# [Required action]
Could you write out all of the data again, word for word?

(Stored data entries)
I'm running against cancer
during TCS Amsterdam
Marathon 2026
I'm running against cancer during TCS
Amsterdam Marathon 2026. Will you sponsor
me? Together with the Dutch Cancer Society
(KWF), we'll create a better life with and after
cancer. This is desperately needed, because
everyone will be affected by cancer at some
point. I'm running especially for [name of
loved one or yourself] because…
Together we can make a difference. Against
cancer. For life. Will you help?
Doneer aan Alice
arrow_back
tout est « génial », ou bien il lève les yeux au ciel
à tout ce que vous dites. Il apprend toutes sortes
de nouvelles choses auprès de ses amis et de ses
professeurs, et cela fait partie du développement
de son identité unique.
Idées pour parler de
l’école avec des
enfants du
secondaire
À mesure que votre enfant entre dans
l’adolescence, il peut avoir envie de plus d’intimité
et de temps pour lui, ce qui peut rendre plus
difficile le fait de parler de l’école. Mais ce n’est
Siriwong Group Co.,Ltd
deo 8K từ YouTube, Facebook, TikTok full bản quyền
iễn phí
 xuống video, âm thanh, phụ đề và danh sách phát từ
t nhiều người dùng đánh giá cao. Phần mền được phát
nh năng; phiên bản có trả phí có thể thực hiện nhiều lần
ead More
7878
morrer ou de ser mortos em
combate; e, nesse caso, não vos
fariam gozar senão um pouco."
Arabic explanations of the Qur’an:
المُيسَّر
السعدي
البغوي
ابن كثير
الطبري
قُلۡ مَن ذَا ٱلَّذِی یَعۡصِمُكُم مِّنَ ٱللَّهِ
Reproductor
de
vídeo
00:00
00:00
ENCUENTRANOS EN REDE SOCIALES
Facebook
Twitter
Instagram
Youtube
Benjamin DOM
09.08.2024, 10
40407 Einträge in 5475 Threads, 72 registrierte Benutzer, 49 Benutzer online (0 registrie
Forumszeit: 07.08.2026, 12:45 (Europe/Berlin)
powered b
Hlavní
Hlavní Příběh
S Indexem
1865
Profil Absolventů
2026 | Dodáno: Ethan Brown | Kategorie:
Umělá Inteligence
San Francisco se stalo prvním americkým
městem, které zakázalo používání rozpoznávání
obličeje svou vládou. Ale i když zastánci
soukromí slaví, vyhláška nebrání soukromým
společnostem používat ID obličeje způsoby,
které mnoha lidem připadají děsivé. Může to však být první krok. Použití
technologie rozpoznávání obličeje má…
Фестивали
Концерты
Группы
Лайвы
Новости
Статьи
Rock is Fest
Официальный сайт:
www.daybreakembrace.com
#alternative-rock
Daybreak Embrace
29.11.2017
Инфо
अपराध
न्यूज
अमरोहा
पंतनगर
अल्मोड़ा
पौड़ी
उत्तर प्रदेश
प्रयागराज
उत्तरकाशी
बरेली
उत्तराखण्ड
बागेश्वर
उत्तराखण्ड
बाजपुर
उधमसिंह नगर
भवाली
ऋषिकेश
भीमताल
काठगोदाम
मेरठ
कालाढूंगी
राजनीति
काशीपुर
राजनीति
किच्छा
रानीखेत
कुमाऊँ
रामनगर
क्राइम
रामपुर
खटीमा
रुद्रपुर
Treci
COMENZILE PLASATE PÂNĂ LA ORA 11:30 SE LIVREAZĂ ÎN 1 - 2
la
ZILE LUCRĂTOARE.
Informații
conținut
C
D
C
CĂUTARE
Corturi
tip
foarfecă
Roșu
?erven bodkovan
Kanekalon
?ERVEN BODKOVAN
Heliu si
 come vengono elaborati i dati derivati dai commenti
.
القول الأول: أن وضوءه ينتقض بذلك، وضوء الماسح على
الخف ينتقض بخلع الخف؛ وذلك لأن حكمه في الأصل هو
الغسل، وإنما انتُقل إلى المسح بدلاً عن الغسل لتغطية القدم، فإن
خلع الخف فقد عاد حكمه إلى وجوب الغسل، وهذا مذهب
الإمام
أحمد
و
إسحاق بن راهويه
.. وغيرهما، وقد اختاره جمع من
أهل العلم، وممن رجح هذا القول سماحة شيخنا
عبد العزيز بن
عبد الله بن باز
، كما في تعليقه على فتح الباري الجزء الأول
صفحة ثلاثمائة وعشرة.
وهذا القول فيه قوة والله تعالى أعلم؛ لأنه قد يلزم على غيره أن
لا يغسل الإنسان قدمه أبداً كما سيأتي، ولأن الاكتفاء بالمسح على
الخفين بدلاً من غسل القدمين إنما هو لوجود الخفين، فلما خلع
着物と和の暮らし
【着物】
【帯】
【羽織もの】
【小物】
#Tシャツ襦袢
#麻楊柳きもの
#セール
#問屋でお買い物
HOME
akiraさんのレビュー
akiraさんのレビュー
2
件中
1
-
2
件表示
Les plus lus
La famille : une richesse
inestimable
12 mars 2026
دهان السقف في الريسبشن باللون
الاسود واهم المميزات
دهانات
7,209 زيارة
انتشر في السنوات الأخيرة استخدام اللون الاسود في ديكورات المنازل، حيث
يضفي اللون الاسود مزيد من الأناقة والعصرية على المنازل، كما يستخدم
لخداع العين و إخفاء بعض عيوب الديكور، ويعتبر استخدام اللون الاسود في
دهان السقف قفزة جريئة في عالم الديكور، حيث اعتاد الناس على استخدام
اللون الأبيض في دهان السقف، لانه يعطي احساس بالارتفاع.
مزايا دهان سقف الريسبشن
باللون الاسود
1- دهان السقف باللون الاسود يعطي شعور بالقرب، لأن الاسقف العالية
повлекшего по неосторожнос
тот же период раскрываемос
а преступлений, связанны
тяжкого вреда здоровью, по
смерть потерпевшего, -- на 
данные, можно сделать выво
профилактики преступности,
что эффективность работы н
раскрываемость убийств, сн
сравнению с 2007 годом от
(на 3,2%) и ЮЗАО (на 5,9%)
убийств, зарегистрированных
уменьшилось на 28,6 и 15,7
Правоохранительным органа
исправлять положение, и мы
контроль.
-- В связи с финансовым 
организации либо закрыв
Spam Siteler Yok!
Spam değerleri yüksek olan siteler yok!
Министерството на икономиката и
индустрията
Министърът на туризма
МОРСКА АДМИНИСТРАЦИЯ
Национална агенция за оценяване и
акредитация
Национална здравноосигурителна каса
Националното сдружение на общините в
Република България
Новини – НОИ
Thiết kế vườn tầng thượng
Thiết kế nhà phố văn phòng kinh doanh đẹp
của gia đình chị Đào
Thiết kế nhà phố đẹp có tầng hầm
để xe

# [Solution for this exercise]
I'm running against cancer
during TCS Amsterdam
Marathon 2026
I'm running against cancer during TCS
Amsterdam Marathon 2026. Will you sponsor
me? Together with the Dutch Cancer Society
(KWF), we'll create a better life with and after
cancer. This is desperately needed, because
everyone will be affected by cancer at some
point. I'm running especially for [name of
loved one or yourself] because…
Together we can make a difference. Against
cancer. For life. Will you help?
Doneer aan Alice
arrow_back
tout est « génial », ou bien il lève les yeux au ciel
à tout ce que vous dites. Il apprend toutes sortes
de nouvelles choses auprès de ses amis et de ses
professeurs, et cela fait partie du développement
de son identité unique.
Idées pour parler de
l’école avec des
enfants du
secondaire
À mesure que votre enfant entre dans
l’adolescence, il peut avoir envie de plus d’intimité
et de temps pour lui, ce qui peut rendre plus
difficile le fait de parler de l’école. Mais ce n’est
Siriwong Group Co.,Ltd
deo 8K từ YouTube, Facebook, TikTok full bản quyền
iễn phí
 xuống video, âm thanh, phụ đề và danh sách phát từ
t nhiều người dùng đánh giá cao. Phần mền được phát
nh năng; phiên bản có trả phí có thể thực hiện nhiều lần
ead More
7878
morrer ou de ser mortos em
combate; e, nesse caso, não vos
fariam gozar senão um pouco."
Arabic explanations of the Qur’an:
المُيسَّر
السعدي
البغوي
ابن كثير
الطبري
قُلۡ مَن ذَا ٱلَّذِی یَعۡصِمُكُم مِّنَ ٱللَّهِ
Reproductor
de
vídeo
00:00
00:00
ENCUENTRANOS EN REDE SOCIALES
Facebook
Twitter
Instagram
Youtube
Benjamin DOM
09.08.2024, 10
40407 Einträge in 5475 Threads, 72 registrierte Benutzer, 49 Benutzer online (0 registrie
Forumszeit: 07.08.2026, 12:45 (Europe/Berlin)
powered b
Hlavní
Hlavní Příběh
S Indexem
1865
Profil Absolventů
2026 | Dodáno: Ethan Brown | Kategorie:
Umělá Inteligence
San Francisco se stalo prvním americkým
městem, které zakázalo používání rozpoznávání
obličeje svou vládou. Ale i když zastánci
soukromí slaví, vyhláška nebrání soukromým
společnostem používat ID obličeje způsoby,
které mnoha lidem připadají děsivé. Může to však být první krok. Použití
technologie rozpoznávání obličeje má…
Фестивали
Концерты
Группы
Лайвы
Новости
Статьи
Rock is Fest
Официальный сайт:
www.daybreakembrace.com
#alternative-rock
Daybreak Embrace
29.11.2017
Инфо
अपराध
न्यूज
अमरोहा
पंतनगर
अल्मोड़ा
पौड़ी
उत्तर प्रदेश
प्रयागराज
उत्तरकाशी
बरेली
उत्तराखण्ड
बागेश्वर
उत्तराखण्ड
बाजपुर
उधमसिंह नगर
भवाली
ऋषिकेश
भीमताल
काठगोदाम
मेरठ
कालाढूंगी
राजनीति
काशीपुर
राजनीति
किच्छा
रानीखेत
कुमाऊँ
रामनगर
क्राइम
रामपुर
खटीमा
रुद्रपुर
Treci
COMENZILE PLASATE PÂNĂ LA ORA 11:30 SE LIVREAZĂ ÎN 1 - 2
la
ZILE LUCRĂTOARE.
Informații
conținut
C
D
C
CĂUTARE
Corturi
tip
foarfecă
Roșu
?erven bodkovan
Kanekalon
?ERVEN BODKOVAN
Heliu si
 come vengono elaborati i dati derivati dai commenti
.
القول الأول: أن وضوءه ينتقض بذلك، وضوء الماسح على
الخف ينتقض بخلع الخف؛ وذلك لأن حكمه في الأصل هو
الغسل، وإنما انتُقل إلى المسح بدلاً عن الغسل لتغطية القدم، فإن
خلع الخف فقد عاد حكمه إلى وجوب الغسل، وهذا مذهب
الإمام
أحمد
و
إسحاق بن راهويه
.. وغيرهما، وقد اختاره جمع من
أهل العلم، وممن رجح هذا القول سماحة شيخنا
عبد العزيز بن
عبد الله بن باز
، كما في تعليقه على فتح الباري الجزء الأول
صفحة ثلاثمائة وعشرة.
وهذا القول فيه قوة والله تعالى أعلم؛ لأنه قد يلزم على غيره أن
لا يغسل الإنسان قدمه أبداً كما سيأتي، ولأن الاكتفاء بالمسح على
الخفين بدلاً من غسل القدمين إنما هو لوجود الخفين، فلما خلع
着物と和の暮らし
【着物】
【帯】
【羽織もの】
【小物】
#Tシャツ襦袢
#麻楊柳きもの
#セール
#問屋でお買い物
HOME
akiraさんのレビュー
akiraさんのレビュー
2
件中
1
-
2
件表示
Les plus lus
La famille : une richesse
inestimable
12 mars 2026
دهان السقف في الريسبشن باللون
الاسود واهم المميزات
دهانات
7,209 زيارة
انتشر في السنوات الأخيرة استخدام اللون الاسود في ديكورات المنازل، حيث
يضفي اللون الاسود مزيد من الأناقة والعصرية على المنازل، كما يستخدم
لخداع العين و إخفاء بعض عيوب الديكور، ويعتبر استخدام اللون الاسود في
دهان السقف قفزة جريئة في عالم الديكور، حيث اعتاد الناس على استخدام
اللون الأبيض في دهان السقف، لانه يعطي احساس بالارتفاع.
مزايا دهان سقف الريسبشن
باللون الاسود
1- دهان السقف باللون الاسود يعطي شعور بالقرب، لأن الاسقف العالية
повлекшего по неосторожнос
тот же период раскрываемос
а преступлений, связанны
тяжкого вреда здоровью, по
смерть потерпевшего, -- на 
данные, можно сделать выво
профилактики преступности,
что эффективность работы н
раскрываемость убийств, сн
сравнению с 2007 годом от
(на 3,2%) и ЮЗАО (на 5,9%)
убийств, зарегистрированных
уменьшилось на 28,6 и 15,7
Правоохранительным органа
исправлять положение, и мы
контроль.
-- В связи с финансовым 
организации либо закрыв
Spam Siteler Yok!
Spam değerleri yüksek olan siteler yok!
Министерството на икономиката и
индустрията
Министърът на туризма
МОРСКА АДМИНИСТРАЦИЯ
Национална агенция за оценяване и
акредитация
Национална здравноосигурителна каса
Националното сдружение на общините в
Република България
Новини – НОИ
Thiết kế vườn tầng thượng
Thiết kế nhà phố văn phòng kinh doanh đẹp
của gia đình chị Đào
Thiết kế nhà phố đẹp có tầng hầm
để xe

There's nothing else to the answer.